Curiosity find: what has Nasa probe discovered on Mars?
Nasa says announcement 'for the history books' is coming... once they have checked the data
SPECULATION is mounting that Mars rover Curiosity may have found evidence of life on the red planet after Nasa promised an announcement that is "one for the history books".
Scientists have refused to give much away and are busy double checking the results from the rover's on-board laboratory known as Sam (Sample Analysis at Mars), which breaks down soil and air samples.
One of the mission's chief scientists, John Grotzinger, got the ball rolling when he talked to a journalist from radio network NPR last week. "This data is gonna be one for the history books," he said. "It's looking really good."
However, the rest of the world will not find out what it is Curiosity has found until the start of next month, when the results are revealed at a press conference. In the meantime everyone is free to speculate about just what it is that has been found.
Wired.com spoke to planetary scientist Peter Smith from the University of Arizona. "If it's going in the history books, organic material is what I expect," he said. "It may be just a hint, but even a hint would be exciting."

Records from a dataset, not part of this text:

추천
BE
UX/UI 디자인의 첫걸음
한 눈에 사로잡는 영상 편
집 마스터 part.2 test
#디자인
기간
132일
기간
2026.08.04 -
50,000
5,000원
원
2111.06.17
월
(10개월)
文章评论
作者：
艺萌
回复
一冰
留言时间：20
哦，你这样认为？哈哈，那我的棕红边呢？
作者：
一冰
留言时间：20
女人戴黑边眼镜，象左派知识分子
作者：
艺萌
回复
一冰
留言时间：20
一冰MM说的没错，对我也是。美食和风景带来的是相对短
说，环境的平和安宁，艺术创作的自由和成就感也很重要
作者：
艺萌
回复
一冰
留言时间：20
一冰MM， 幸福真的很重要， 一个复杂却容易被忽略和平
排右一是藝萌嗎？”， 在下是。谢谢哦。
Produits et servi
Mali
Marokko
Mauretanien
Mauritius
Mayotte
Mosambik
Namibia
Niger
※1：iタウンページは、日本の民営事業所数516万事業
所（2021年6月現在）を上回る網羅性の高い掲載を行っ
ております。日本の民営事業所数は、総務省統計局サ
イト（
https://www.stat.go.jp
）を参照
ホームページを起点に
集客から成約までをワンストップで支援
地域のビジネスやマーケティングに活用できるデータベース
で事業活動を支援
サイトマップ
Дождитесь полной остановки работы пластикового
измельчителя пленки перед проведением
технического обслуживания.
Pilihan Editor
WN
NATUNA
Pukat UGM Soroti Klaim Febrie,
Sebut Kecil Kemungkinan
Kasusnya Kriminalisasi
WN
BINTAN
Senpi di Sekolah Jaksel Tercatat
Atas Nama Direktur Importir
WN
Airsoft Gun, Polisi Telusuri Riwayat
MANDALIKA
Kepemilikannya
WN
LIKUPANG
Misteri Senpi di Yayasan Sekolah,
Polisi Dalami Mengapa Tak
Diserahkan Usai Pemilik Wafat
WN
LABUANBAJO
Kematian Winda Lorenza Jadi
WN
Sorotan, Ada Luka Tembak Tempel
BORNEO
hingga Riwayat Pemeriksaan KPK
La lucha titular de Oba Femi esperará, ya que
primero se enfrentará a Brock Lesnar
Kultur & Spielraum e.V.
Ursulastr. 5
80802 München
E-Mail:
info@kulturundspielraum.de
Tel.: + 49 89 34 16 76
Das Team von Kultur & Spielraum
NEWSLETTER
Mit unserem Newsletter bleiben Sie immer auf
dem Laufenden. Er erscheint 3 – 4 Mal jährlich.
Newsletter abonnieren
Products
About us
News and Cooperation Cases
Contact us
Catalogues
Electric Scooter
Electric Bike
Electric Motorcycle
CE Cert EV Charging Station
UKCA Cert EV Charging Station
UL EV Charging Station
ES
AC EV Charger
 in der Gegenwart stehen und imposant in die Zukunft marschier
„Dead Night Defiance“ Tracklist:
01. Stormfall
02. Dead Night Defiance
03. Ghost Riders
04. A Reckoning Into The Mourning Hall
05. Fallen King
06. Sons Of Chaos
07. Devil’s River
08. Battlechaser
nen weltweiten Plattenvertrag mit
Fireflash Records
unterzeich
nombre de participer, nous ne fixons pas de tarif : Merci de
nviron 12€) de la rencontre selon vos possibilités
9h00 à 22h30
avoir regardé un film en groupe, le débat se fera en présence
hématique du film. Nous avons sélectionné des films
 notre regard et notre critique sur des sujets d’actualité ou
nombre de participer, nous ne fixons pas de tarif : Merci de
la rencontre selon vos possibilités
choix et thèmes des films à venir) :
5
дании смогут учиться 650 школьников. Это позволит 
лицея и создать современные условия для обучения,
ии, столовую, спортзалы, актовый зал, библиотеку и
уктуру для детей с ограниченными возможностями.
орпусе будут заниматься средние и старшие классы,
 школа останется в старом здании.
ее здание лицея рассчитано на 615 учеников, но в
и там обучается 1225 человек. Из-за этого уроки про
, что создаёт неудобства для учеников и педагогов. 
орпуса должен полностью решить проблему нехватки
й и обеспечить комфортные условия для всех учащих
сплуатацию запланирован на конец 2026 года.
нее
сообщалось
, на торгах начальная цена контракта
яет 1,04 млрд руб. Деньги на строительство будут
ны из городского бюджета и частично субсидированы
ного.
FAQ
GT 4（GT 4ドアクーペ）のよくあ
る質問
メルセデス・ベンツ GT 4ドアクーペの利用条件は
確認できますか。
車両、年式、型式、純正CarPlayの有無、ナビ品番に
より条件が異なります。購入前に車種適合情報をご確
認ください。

British tabloid the Daily Star has already jumped on the story and says the finding could answer the question of whether "Martian life" existed. "Excited science geeks are now hailing it as potentially the most important news of our lifetime," it gushed.
Science website The Register is not convinced the findings will be quite so dramatic, but says: "Solid evidence of a watery surface on Mars in the past - though not as blockbusting as proof of life - would nonetheless be considered significant enough by the space agency that it would only make revelations after careful checks."
Time magazine also errs on the side of caution. "There's a difference between what's historic for scientists and for the rest of us," it points out. The discovery of "hematites, salt and other by-products of water" would all get the "champagne corks popping" at Nasa HQ, but few other places.
The original NPR report also advises caution. Early into the mission the Curiosity team thought they had discovered methane, an organic gas, on Mars, but after further tests the traces disappeared and they concluded it must have somehow arrived with the probe from Earth.